If I understand it right, merchants often aren't allowed to pass on the fees or (much the same thing) give discounts if you chose a cheaper payment option. No wonder there's little competition on the fees, and Visa[1], Mastercard[2] and PayPal[3] are all having record profits.

[1] https://www.cnbc.com/2017/10/25/visa-quarterly-profit-rises-...

[2] https://www.reuters.com/article/us-mastercard-results/master...

[3] https://www.reuters.com/article/us-paypal-hldg-results/paypa...

3 comments

Merchants absolutely can pass on the fees or give "discounts" for cash, at least in the USA. Gas stations are one of the major businesses that practice this.

Anecdotally, I worked at a company store years ago where we would charge customers paying with cards a 2.75% fee, which is what we were paying. And that store was operated by a Fortune 500 company.

Also, virtually every small private business I go to in Los Angeles charges some fee, or has stipulations, for credit card transactions.

This wasn't originally the case. Passing on the fee was for a long time against most merchant agreements. Which makes sense from the credit card company's point of view: they don't want shoppers to have any reason not to whip out the card.

The big change came in January 2013 after a big court judgment. Adding fees, though, is still illegal in some states: https://www.creditcards.com/credit-card-news/business-surcha...

Thanks for that link.

Made me wonder about the stores/restaurants I frequent here that do charge, apparently they're still ok to do so after 2015(link from the comments in your linked post): https://oag.ca.gov/consumers/general/credit-card-surcharges

Where? I haven't seen any in years, at least in the southeast.

There are more stores not accepting credit cards than charging extra.

Maybe I should've mentioned "Los Angeles" higher in my comment, but looking at the sibling comment to yours, apparently there are plenty other states where it is legal to pass on the fees as a surcharge as well. Obviously your situation may vary.
In London, there's quite a large number of merchants who have now stopped accepting cash - requiring cards/NFC only.
PayPal fees are high because 1) people pay it and 2) fraud.

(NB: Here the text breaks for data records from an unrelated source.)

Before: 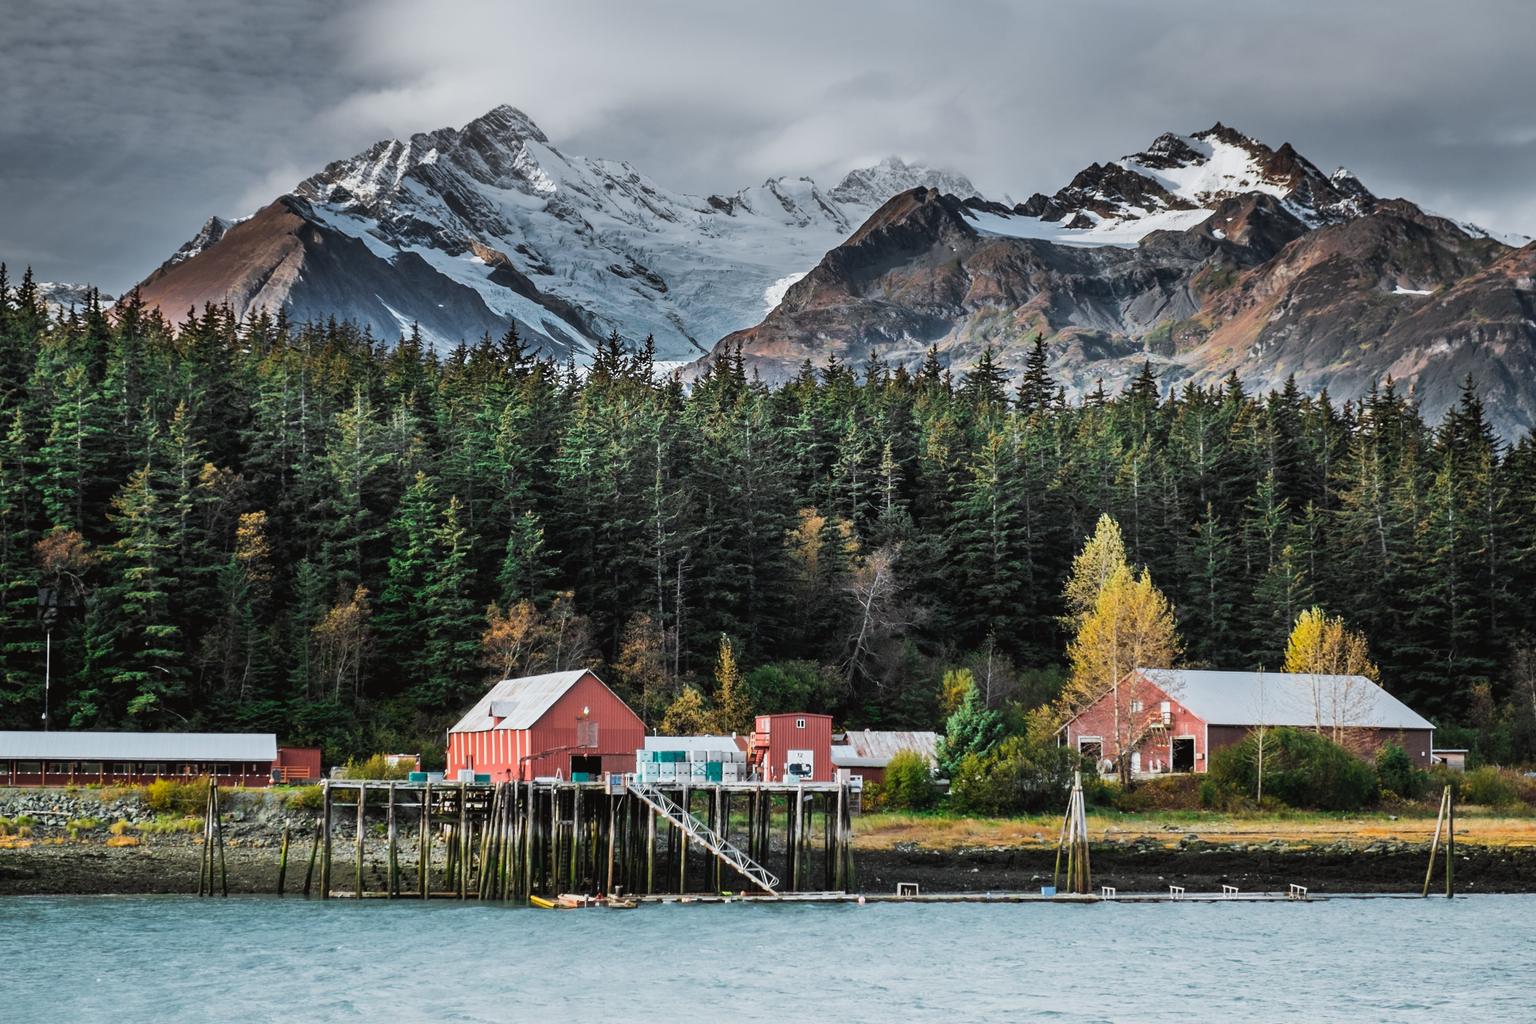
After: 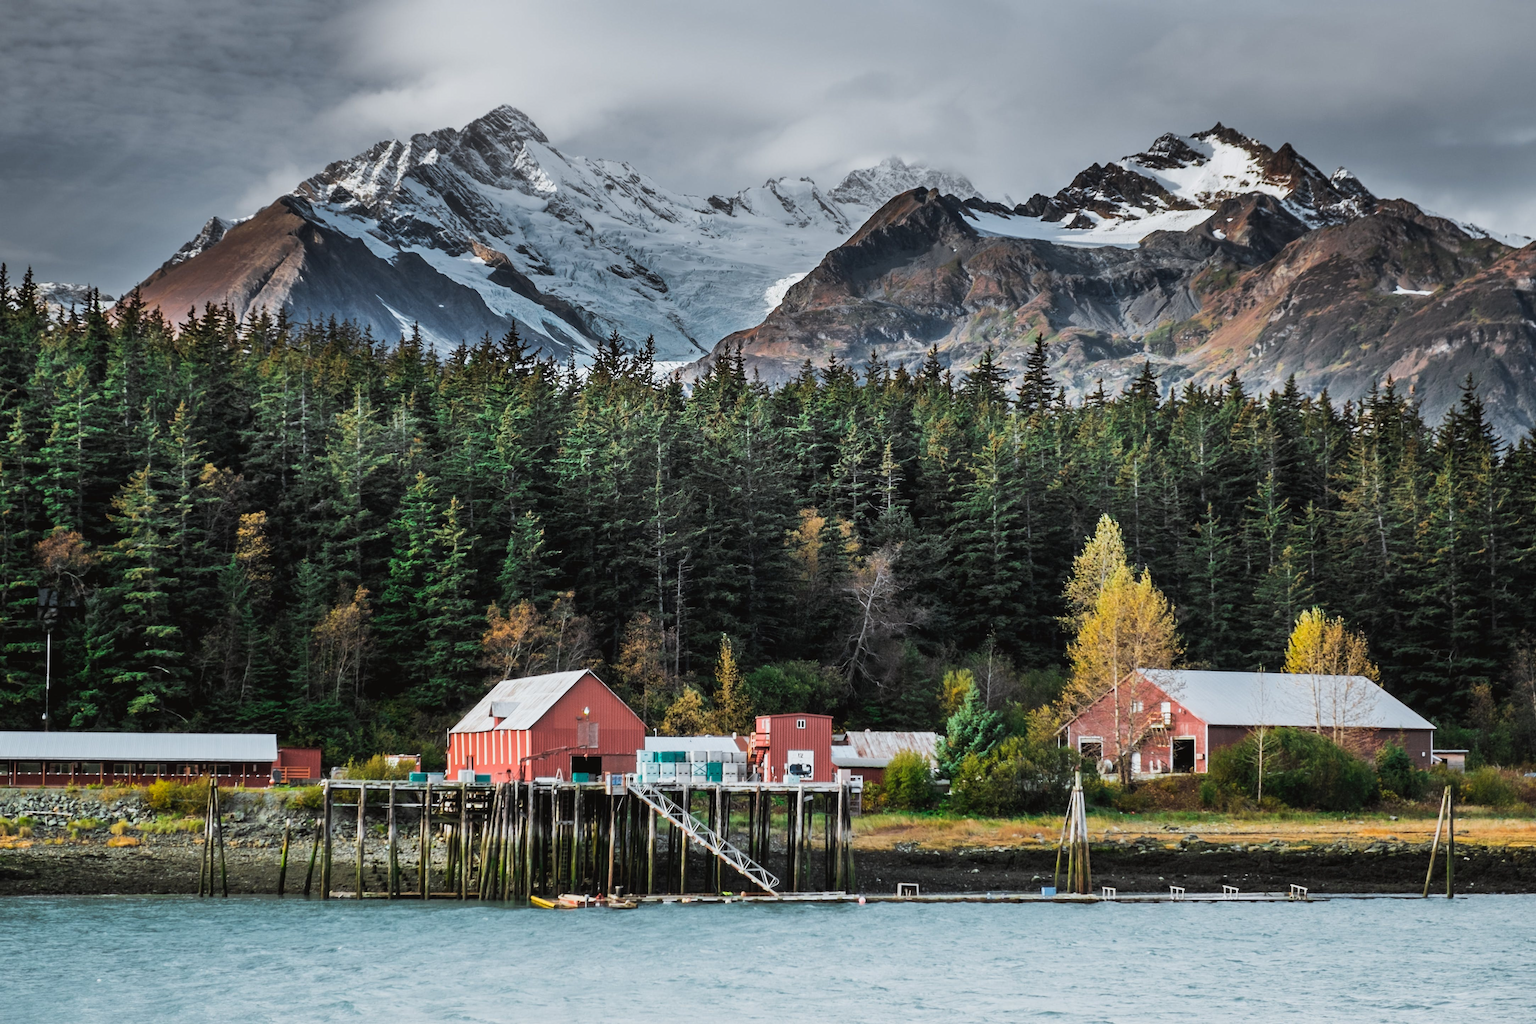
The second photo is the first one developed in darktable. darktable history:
tone equalizer: smoothing diameter 24.97%, edges refinement/feathering 11.03, preserve details guided filter
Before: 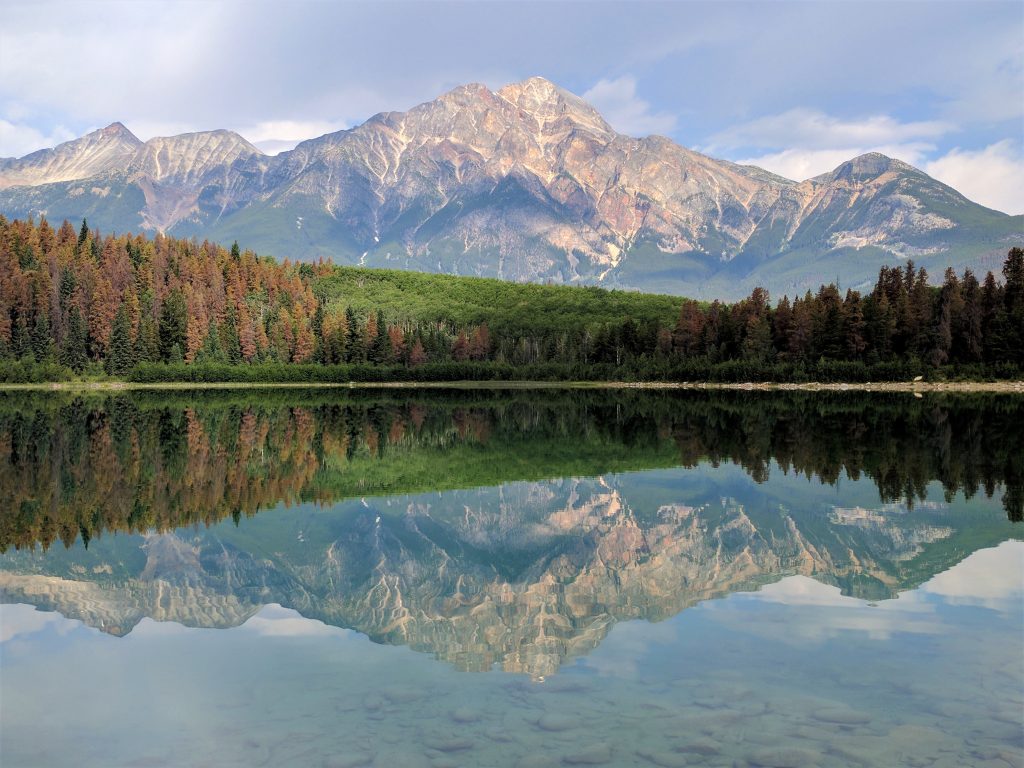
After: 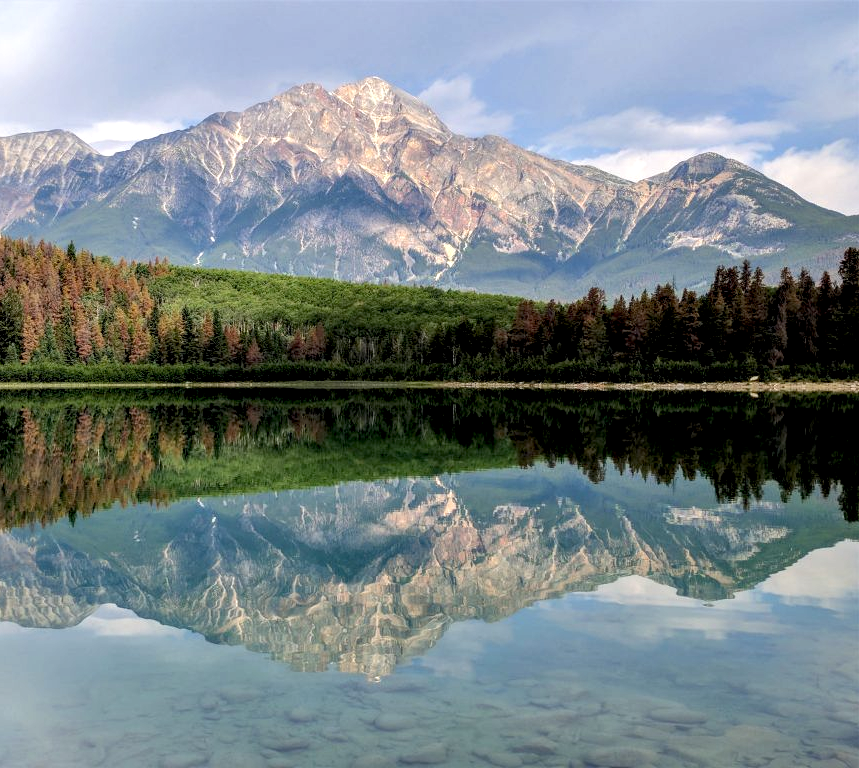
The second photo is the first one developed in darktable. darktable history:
exposure: black level correction 0.008, exposure 0.092 EV, compensate highlight preservation false
local contrast: detail 139%
crop: left 16.11%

Credit card "processing fees" however are high because of the stupid rewards programs that Americans are so addicted to because it makes them feel like they are "sticking it to the man" and getting money back, to the point of having dozens of plastic cards in their wallet. Of course with processing fees at >1% of gross value no cashback or airline miles program is ever going to make you come out ahead.

In the EU there are no silly rewards games and fixed processing fees of at most 0.3%.

In places like the EU and Australia, credit/debit card interchange fees are capped very low (like 0.3% low).